What is E. coli, anyway? E. coli is short for Escherichia coli which are bacteria that live in the intestines of both humans and animals alike. Most E. coli bacteria are harmless and actually help the body with waste processing and food absorption. The bacteria that cause illness in humans are a type of mutated E. coli bacteria that can live in animals known as Shiga toxin producing Escherichia coli or STEC. It is the Shiga toxin secreted by these type of E. coli that make people sick.
How does it make me sick? Common symptoms of STEC infection include severe or bloody diarrhea, severe stomach cramps, fatigue, low grade fever, and nausea with or without vomiting. The symptoms can sometimes vary depending on the strain of STEC, some strains producing more severe symptoms than others. The O157:H7 strain of STEC is the one most commonly known for severe outbreaks in the United States. One of the more severe symptoms of this strain is a potentially life-threatening complication known as hemolytic uremic syndrome (HUS) which is a type of kidney failure. The symptoms of HUS generally begin to show about 7 days after diarrhea symptoms begin, just when the diarrhea is starting to improve. Most people affected with HUS recover within a few weeks, but in some cases it can cause permanent kidney damage or even death. Other strains of STEC can cause symptoms such as urinary tract infections or respiratory illness including pneumonia. The O26 strain (which was responsible for the recent outbreak at Chipotle restaurants) causes similar symptoms to the O157:H7 strain, but is less likely to lead to HUS or other kidney problems. Other strains include O104:H4, which can cause symptoms as severe or worse than the O157:H7 strain, and O26, O145, O111, and O103 which often have less severe symptoms and less risk of long term kidney damage.

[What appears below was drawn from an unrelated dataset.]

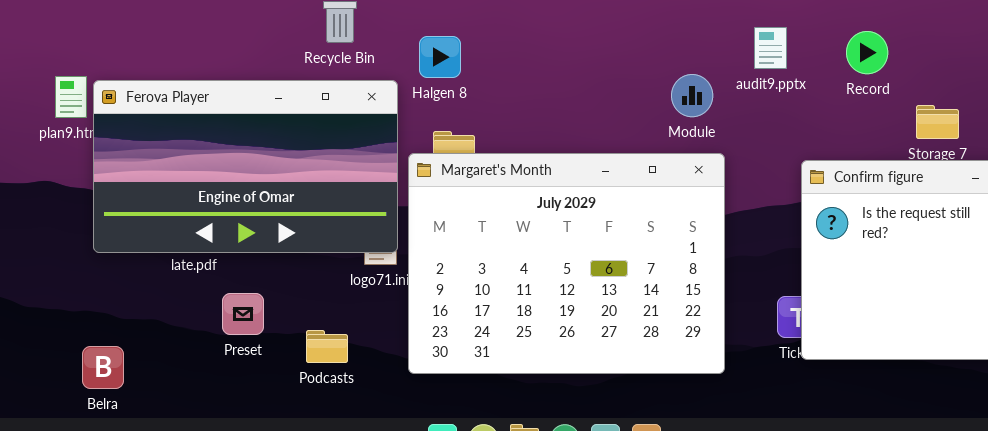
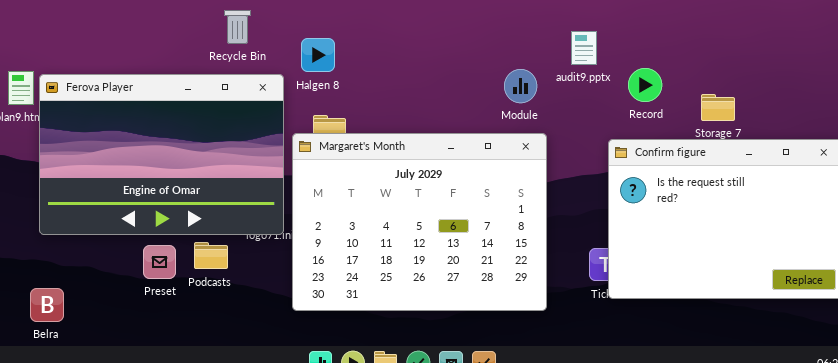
Record: [846,31,888,74] -> [628,68,662,102], moved
Ferova Player: [93,80,398,253] -> [39,74,284,235], resized
Podcasts: [306,330,348,363] -> [194,242,228,269], moved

What can I do to treat it if I get sick? Most of the time, illness caused from STEC infection will run its course in 5-10 days. Even though E. coli is a bacteria, antibiotics are not recommended for treatment. Remember, the illness is caused from the powerful toxin secreted by the E. coli bacteria, not the bacteria itself. Killing the bacteria with antibiotics could release more of the toxin into your system potentially putting you at greater risk of developing HUS and seriously damaging your kidneys. For normal symptoms of STEC infection the best thing to do is to stay hydrated to offset the loss of fluids caused by diarrhea or vomiting. If you experience symptoms such as high grade fever or vomiting that is so severe you cannot keep liquids down and pass very little urine, see your healthcare provider. If symptoms of HUS arise, such as decreased frequency of urination, extreme fatigue, or losing pink color in cheeks or lower eyelids, you may need to be hospitalized. Young children, the elderly, and those with a weakened immune system are most likely to be at risk of HUS or severe complications from infection.

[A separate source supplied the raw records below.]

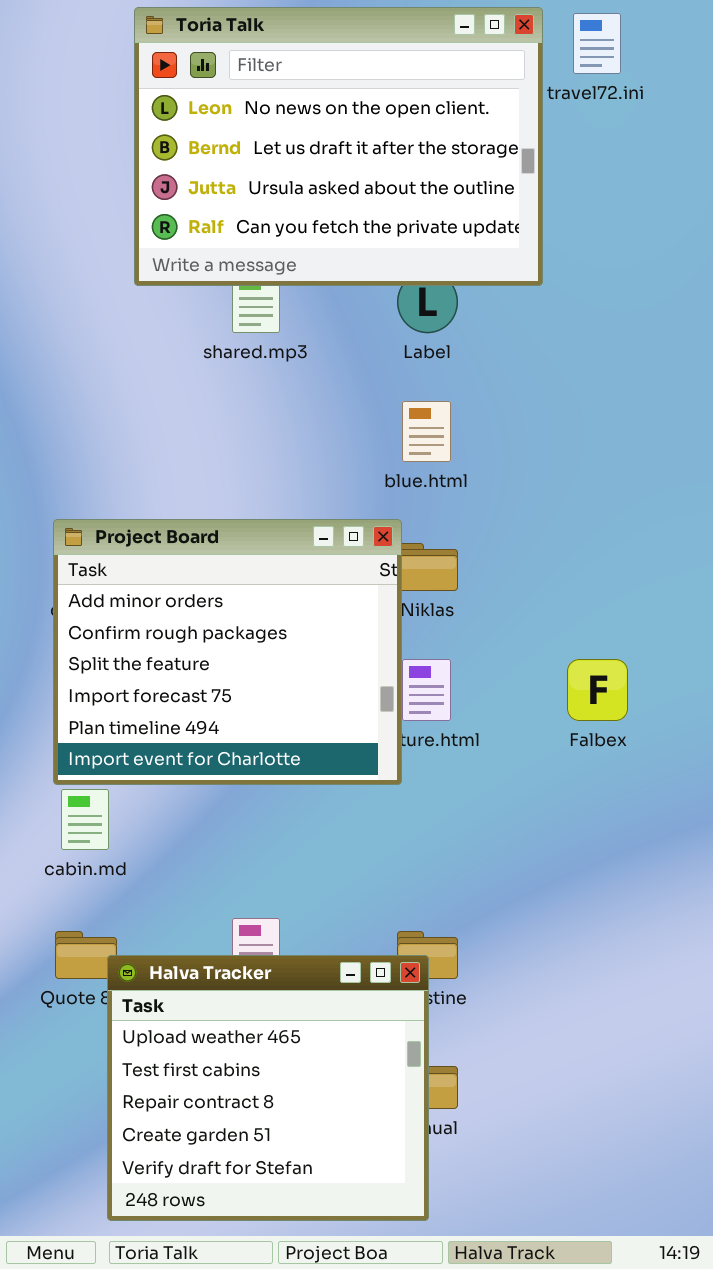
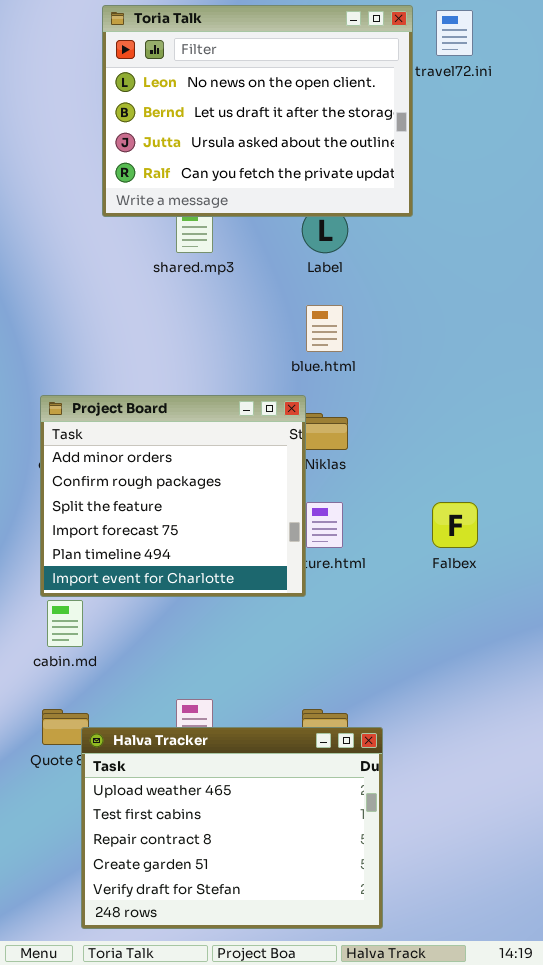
Halva Tracker: [107,955,429,1221] -> [81,727,383,929], resized

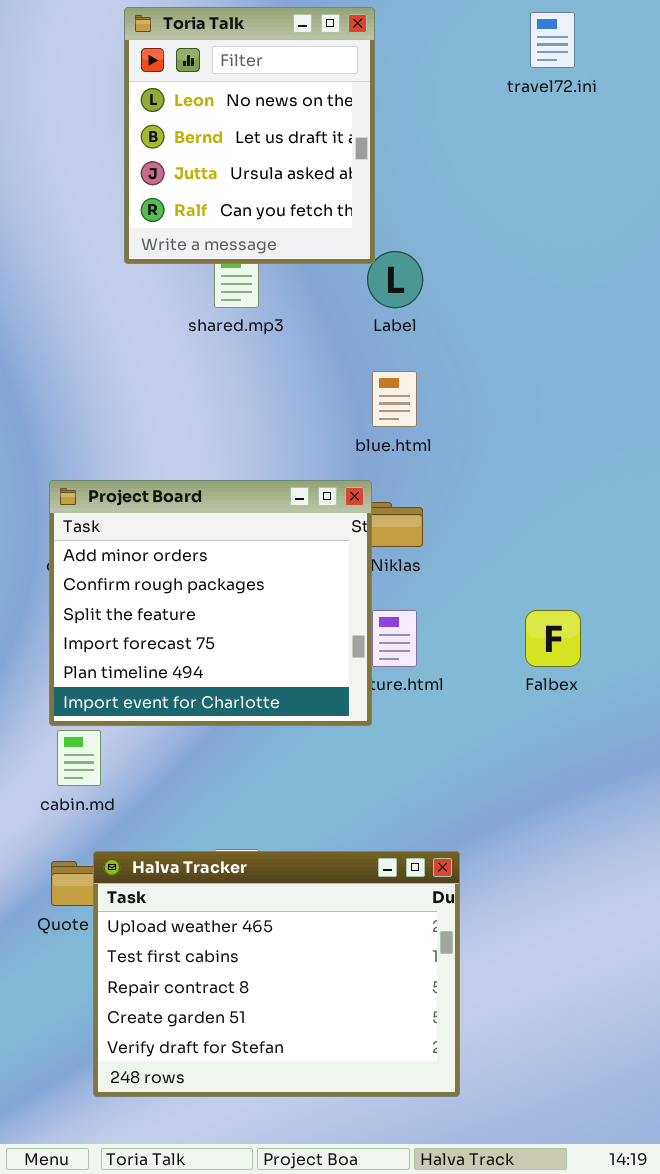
Toria Talk: [102,5,413,217] -> [124,7,375,264], resized
Halva Tracker: [81,727,383,929] -> [93,851,460,1097], moved

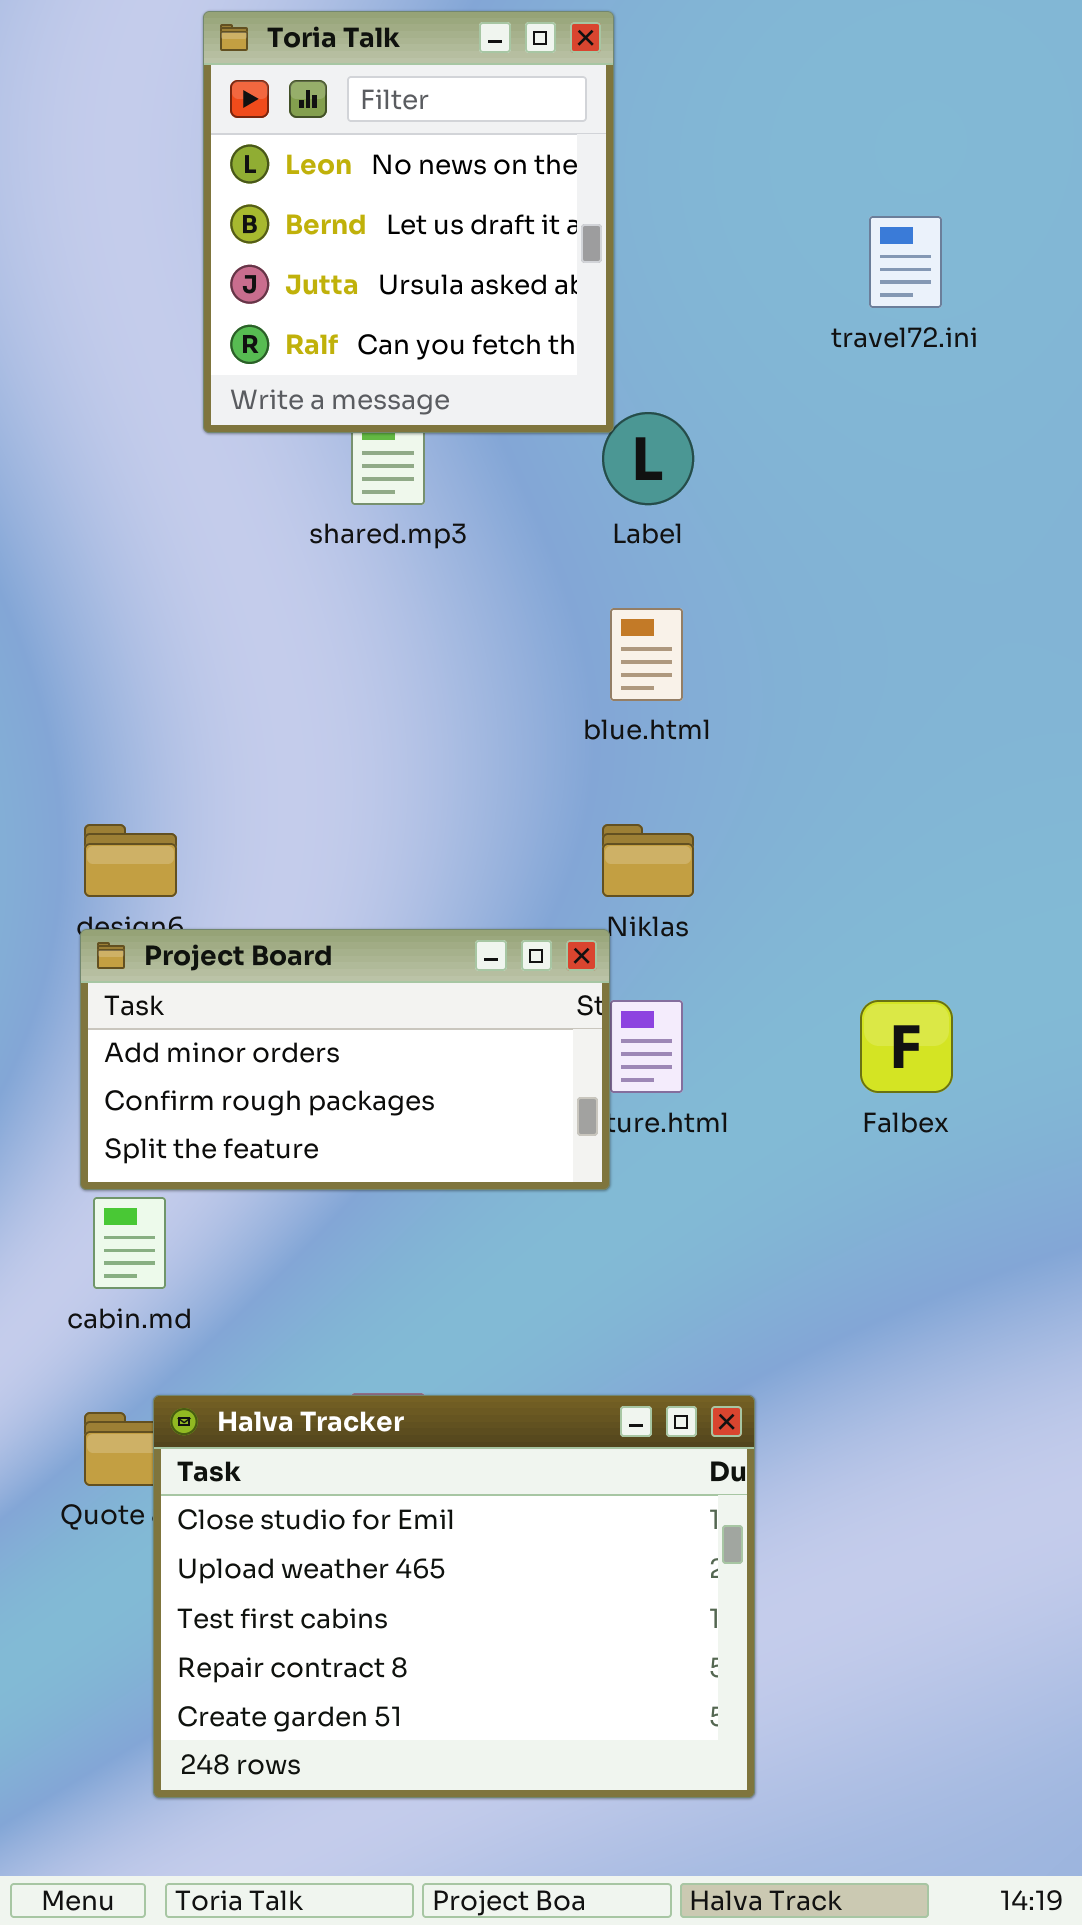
travel72.ini: [530,12,575,68] -> [869,216,942,308], moved
Project Board: [49,480,372,726] -> [80,929,610,1190], resized
Halva Tracker: [93,851,460,1097] -> [153,1395,755,1798], scrolled up 1 row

How did I get exposed to E. coli in the first place? This part gets a little gross. STEC lives in the feces of animals and infected people and is spread to other people when they swallow small amounts of feces that have the STEC living in it. I know, I know…you don't eat poop, but I warned you it was going to get a little gross. A lot of times STEC outbreaks start from food that has been contaminated with the bacteria. Meat can sometimes become contaminated during the butchering process and fruits and vegetables that grow close to the ground can become contaminated if improperly composted manure is used as fertilizer. The bacteria can also sometimes contaminate unpasteurized milks or juices. If meats are undercooked or fruits and vegetables are not washed properly, it is possible to spread the bacteria to people who eat the food. The bacteria is not often spread person to person by kissing, coughing or sneezing, but it can be spread by direct hand to mouth contact or if an infected person does not properly wash their hands before preparing food for another person. The best way to protect yourself and to prevent the spread of harmful STEC is to practice proper hygiene, especially after using the bathroom, and to properly clean, prepare and cook foods prior to eating them.